The pop icon made a speech at the event in Washington, D.C, in front of an estimated crowd of 500,000 people, where she said that she had been angry after the election and thought "an awful lot about blowing up the White House".

HITS 105, in Texarkana, Texas, issued a statement in response to her comments on Tuesday which said that her songs would be removed from its local programming "indefinitely".

Madonna says she has thought about 'blowing up the White House'

HITS 105 general manager Terry Thomas said: "Banning all Madonna songs at HITS 105 is not a matter of politics, it's a matter of patriotism. It just feels wrong to us to be playing Madonna songs and paying her royalties when the artist has shown un-American sentiments.

"If all stations playing Madonna took their lead from us, that would send a powerful economic message to Madonna."

Fans of the singer posted on the station's Facebook page and accused it of using the controversy to drum up publicity.

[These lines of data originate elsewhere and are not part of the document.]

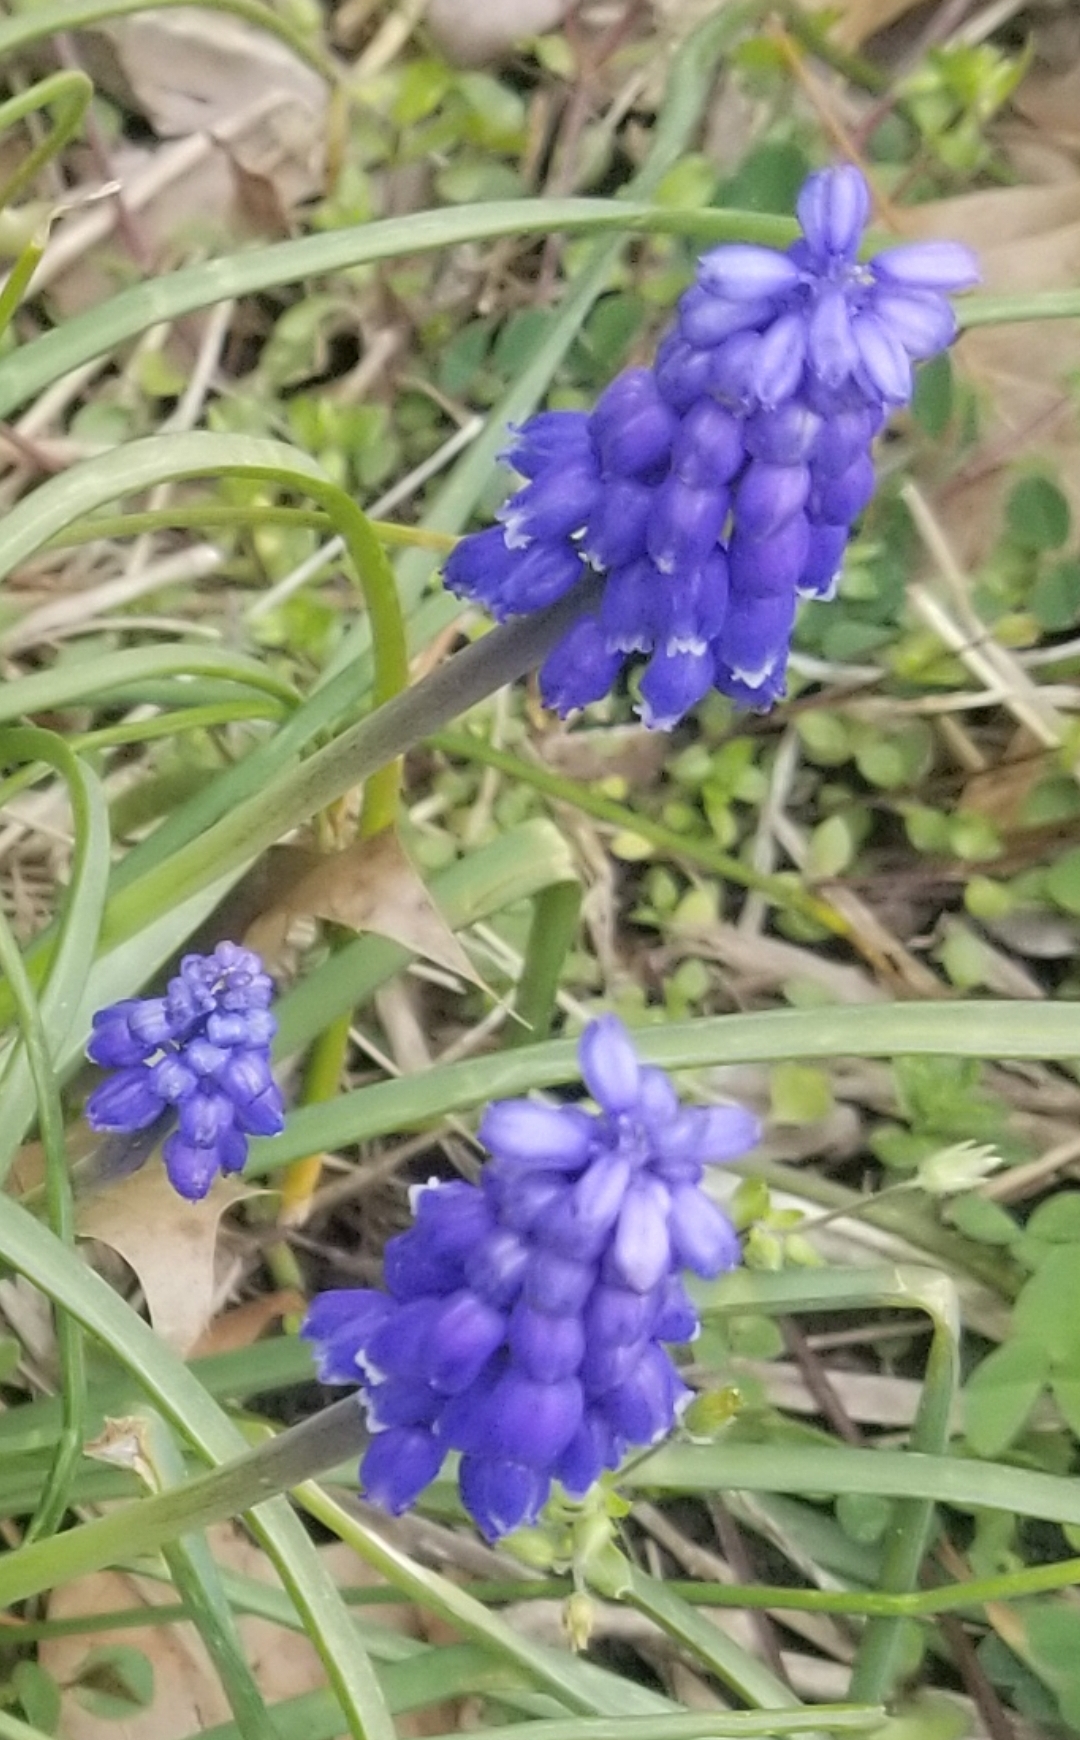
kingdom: Plantae
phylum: Tracheophyta
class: Liliopsida
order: Asparagales
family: Asparagaceae
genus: Muscari
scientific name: Muscari botryoides
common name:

"You have 600 likes and are just using Madonna for attention. Her remarks were on behalf of women's rights, your band is for a cheap ratings stunt," one wrote. "You are confusing patriotism with blind, partisan zeal and theatrics."

Madonna's remarks about the White House were the subject of widespread criticism, with former speaker of the house Newt Gingrich saying she "should be arrested".

However Madonna insisted that her words were taken "wildly out of context" in a post on Instagram.

"I want to clarify some very important things," she wrote. "I am not a violent person, I do not promote violence and it's important people hear and understand my speech in its entirety rather than one phrase taken wildly out of context...

"I spoke in metaphor and I shared two ways of looking at things - one was to be hopeful, and one was to feel anger and outrage, which I have personally felt.

"However, I know that acting out of anger doesn't solve anything. And the only way to change things for the better is to do it with love."